Abstract:With the advancement of web techniques, they have significantly revolutionized various aspects of people's lives. Despite the importance of the web, many tasks performed on it are repetitive and time-consuming, negatively impacting overall quality of life. To efficiently handle these tedious daily tasks, one of the most promising approaches is to advance autonomous agents based on Artificial Intelligence (AI) techniques, referred to as AI Agents, as they can operate continuously without fatigue or performance degradation. In the context of the web, leveraging AI Agents -- termed WebAgents -- to automatically assist people in handling tedious daily tasks can dramatically enhance productivity and efficiency.
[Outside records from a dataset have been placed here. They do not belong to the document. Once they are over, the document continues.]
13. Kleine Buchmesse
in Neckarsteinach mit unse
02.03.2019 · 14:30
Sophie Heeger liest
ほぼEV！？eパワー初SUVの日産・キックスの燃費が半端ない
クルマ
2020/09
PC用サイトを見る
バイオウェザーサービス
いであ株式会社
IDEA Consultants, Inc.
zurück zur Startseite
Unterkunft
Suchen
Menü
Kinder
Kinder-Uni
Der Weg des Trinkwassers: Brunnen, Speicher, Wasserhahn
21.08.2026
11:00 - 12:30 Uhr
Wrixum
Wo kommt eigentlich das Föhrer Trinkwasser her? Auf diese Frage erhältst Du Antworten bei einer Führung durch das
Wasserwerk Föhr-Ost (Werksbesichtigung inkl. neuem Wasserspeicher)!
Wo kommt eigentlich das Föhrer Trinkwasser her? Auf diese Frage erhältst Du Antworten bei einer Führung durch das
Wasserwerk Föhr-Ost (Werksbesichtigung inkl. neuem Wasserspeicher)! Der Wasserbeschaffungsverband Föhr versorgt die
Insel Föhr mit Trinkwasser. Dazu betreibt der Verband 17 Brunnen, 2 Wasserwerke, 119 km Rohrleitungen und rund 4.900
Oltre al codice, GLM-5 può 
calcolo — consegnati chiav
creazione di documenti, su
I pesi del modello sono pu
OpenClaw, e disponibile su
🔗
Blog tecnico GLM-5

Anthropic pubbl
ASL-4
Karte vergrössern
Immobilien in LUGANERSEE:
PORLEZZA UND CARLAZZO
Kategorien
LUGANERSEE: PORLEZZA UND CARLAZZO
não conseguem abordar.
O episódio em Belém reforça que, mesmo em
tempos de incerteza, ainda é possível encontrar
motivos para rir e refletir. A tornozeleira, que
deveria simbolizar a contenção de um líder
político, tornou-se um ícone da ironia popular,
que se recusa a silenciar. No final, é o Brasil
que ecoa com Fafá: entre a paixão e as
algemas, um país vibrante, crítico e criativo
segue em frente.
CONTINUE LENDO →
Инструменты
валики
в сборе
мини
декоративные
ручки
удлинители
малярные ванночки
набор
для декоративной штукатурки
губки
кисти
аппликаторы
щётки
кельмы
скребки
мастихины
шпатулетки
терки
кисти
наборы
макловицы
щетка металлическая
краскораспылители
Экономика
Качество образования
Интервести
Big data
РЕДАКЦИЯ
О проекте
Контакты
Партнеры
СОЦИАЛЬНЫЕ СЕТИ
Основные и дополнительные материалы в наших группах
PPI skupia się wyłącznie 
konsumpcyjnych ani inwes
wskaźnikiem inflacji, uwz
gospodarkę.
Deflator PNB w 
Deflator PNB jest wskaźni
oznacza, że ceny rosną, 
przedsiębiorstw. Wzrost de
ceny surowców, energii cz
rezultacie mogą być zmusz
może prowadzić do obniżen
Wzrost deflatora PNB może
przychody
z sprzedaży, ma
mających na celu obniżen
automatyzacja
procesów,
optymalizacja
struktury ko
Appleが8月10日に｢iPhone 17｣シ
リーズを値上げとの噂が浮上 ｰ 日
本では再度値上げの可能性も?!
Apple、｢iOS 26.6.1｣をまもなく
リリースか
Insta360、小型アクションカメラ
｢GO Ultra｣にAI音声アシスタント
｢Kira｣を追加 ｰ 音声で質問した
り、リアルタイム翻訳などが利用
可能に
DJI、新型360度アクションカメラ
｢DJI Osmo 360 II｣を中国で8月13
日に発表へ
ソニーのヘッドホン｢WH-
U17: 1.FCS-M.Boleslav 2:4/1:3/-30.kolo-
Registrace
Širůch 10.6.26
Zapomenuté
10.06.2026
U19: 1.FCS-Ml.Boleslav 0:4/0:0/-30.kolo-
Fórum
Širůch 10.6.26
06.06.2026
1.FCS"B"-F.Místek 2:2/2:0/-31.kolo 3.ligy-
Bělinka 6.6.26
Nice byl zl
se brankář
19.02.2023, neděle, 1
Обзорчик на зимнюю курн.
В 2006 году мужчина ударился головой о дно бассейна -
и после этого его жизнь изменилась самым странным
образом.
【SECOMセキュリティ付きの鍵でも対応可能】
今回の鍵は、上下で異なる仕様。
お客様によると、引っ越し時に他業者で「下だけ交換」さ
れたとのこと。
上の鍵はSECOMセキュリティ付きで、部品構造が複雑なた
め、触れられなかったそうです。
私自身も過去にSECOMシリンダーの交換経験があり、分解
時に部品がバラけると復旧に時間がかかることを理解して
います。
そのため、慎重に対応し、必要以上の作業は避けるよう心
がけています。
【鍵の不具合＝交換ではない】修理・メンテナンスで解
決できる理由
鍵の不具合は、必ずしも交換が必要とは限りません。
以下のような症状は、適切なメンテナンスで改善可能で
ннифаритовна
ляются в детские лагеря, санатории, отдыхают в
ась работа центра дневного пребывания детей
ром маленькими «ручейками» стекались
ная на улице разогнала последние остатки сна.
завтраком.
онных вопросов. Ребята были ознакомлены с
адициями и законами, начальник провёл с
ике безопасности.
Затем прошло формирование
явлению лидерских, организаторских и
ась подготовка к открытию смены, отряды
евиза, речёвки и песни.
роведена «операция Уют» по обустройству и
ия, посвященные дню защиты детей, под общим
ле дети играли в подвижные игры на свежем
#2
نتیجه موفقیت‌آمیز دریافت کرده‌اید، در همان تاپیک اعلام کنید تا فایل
Recently, Large Foundation Models (LFMs) containing billions of parameters have exhibited human-like language understanding and reasoning capabilities, showing proficiency in performing various complex tasks. This naturally raises the question: `Can LFMs be utilized to develop powerful AI Agents that automatically handle web tasks, providing significant convenience to users?' To fully explore the potential of LFMs, extensive research has emerged on WebAgents designed to complete daily web tasks according to user instructions, significantly enhancing the convenience of daily human life. In this survey, we comprehensively review existing research studies on WebAgents across three key aspects: architectures, training, and trustworthiness. Additionally, several promising directions for future research are explored to provide deeper insights.